Rétention des véhicules de l’UNICEF: Des institutions prennent en otage les écoliers
Societe
Vendredi, 30 Septembre 2011 05:51
Inconscient et de l’égoïste. C’est ce que beaucoup de gens pensent du chef d’institution de la Transition qui a déclaré cette semaine qu’il avait besoin du véhicule acheté pour l’Unicef pour le compte du ministère de l’Education nationale. Réagissant sur la question, l’Observatoire de la vie publique ou Sefafi avance que dans les pays développés, des chefs d’institution prennent le bus et pourquoi pas chez nous ? Rappelons que selon un classement international récent, les Malgaches ont les pires politiciens du monde. Si les véhicules achetés par l’Unicef ne reviennent pas à qui de droit, cette agence onusienne est dans l’obligation de bloquer le financement pour l’achat de kits scolaires pour les écoliers. Comme quoi, des politiciens avides d’un train de vie luxueux prennent en otage les écoliers. Et il faut signaler que ces derniers sont souvent issus de familles défavorisées. Les gosses de riches n’ont rien à faire d’un kit scolaire offert par qui que ce soit. Mais ils sont peu nombreux par rapport aux enfants de pauvres et de miséreux.

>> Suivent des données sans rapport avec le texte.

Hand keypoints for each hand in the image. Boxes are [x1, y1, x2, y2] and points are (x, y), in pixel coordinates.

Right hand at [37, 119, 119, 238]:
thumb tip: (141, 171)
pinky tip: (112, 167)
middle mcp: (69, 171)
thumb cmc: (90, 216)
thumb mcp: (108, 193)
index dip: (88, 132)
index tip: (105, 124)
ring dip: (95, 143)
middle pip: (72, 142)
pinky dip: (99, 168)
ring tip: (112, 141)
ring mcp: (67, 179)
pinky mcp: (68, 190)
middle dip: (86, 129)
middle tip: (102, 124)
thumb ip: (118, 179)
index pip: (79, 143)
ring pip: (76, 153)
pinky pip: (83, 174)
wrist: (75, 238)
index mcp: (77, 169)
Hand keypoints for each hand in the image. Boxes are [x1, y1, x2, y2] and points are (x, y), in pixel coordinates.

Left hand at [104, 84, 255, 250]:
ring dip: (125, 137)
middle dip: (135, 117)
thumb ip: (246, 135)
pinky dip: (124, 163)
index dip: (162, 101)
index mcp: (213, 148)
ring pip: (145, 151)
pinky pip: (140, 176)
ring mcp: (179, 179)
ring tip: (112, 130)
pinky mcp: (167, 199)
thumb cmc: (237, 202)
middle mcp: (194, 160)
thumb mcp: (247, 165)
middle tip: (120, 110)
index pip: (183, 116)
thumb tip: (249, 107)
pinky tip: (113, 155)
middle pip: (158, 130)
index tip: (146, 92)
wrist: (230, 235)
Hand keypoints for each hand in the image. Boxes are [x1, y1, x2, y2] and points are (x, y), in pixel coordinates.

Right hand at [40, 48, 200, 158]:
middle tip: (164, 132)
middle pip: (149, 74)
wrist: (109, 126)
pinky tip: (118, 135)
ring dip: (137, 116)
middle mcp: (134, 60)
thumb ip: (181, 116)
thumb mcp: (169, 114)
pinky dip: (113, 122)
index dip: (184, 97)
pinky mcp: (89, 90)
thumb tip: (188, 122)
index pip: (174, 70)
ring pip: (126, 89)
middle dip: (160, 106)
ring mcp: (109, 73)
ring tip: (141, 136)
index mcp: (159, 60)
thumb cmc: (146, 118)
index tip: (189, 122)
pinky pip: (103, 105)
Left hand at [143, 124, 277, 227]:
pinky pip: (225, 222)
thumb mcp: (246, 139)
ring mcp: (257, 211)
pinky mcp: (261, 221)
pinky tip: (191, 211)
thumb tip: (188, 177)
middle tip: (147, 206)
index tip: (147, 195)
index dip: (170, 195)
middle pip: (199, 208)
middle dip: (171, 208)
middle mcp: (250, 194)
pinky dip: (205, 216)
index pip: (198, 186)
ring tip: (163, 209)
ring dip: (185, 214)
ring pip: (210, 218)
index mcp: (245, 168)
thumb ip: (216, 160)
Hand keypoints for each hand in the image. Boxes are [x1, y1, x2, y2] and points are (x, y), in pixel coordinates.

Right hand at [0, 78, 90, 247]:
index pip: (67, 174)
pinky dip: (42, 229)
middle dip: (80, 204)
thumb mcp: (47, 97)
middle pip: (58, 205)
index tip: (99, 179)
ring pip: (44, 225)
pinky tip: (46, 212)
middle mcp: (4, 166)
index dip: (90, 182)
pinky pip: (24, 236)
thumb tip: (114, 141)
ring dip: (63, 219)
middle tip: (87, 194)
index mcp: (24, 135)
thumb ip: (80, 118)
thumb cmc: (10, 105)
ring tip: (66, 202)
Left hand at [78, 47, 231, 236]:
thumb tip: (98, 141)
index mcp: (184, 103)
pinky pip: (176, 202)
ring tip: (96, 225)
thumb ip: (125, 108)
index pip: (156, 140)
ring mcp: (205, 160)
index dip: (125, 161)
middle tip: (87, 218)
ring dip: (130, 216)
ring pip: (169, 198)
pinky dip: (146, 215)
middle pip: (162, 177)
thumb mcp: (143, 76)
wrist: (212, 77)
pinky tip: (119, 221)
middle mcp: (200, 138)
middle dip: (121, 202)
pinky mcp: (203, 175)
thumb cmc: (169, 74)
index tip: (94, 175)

Il faut, en effet, rappeler que 56% ou 11 millions de Malgaches vivent dans l’extrême pauvreté. Ce sont les enfants de ces gens-là qui ont un besoin urgent d’être soutenus pour leur scolarisation. Mais le revenu de leurs parents n’atteint même pas 2 500 Ar par jour. A côté, un chef d’institution ose bénéficier d’un véhicule de l’Unicef et tire ainsi un trait sur les kits scolaires devant revenir aux enfants des pauvres. Il touche toutefois un revenu mensuel d’au moins 40 fois plus élevé que celui des mé-

nages pauvres dont les dépenses moyennes pour la scolarisation des enfants n’atteignent même pas 40 000 Ar. Mais il n’entend pas se passer d’une voiture 4x4 dont il n’est pas le destinataire. En fait, le comportement des politiciens concernés par ce problème des véhicules de l’Unicef reflète le degré de patriotisme de la classe politique malgache. Il fait aussi écho aux conflits actuels sur la répartition des postes au sein de la transition consensuelle et inclusive. Des formations politiques veulent y faire leur entrée à tout prix alors que celles qui y sont déjà ne veulent en aucun cas quitter leurs postes. Et dans la grande majorité des cas, ce geste n’a rien de patriotique. Il s’agit juste de profiter de la transition pour vivre au crochet de l’Etat et donc des contribuables, et si possible, vivre comme des riches et/ou avoir les possibilités de tremper dans des affaires louches.

Rappelons que si les tâcherons de la capitale n’ont pas connu les difficultés des grandes entreprises du BTP depuis 2009, c’est grâce à la soudaine richesse d’officiers supérieurs de la gendarmerie et de l’Armée. Ces derniers ont fait construire de grandes villes dont la décoration est souvent tarabiscotée. Ce type de décoration dénote le trait qui caractérise les nouveaux riches. Il ne facilite pas la tâche aux tâcherons mais ces derniers ne s’en font pas : les fruits des trafics illicites de ces officiers supérieurs leur ont permis d’avoir des chantiers. Une villa coûte entre 800 millions Fmg (160 millions Ar)  et 240 millions Ar (1,2 milliard de Fmg).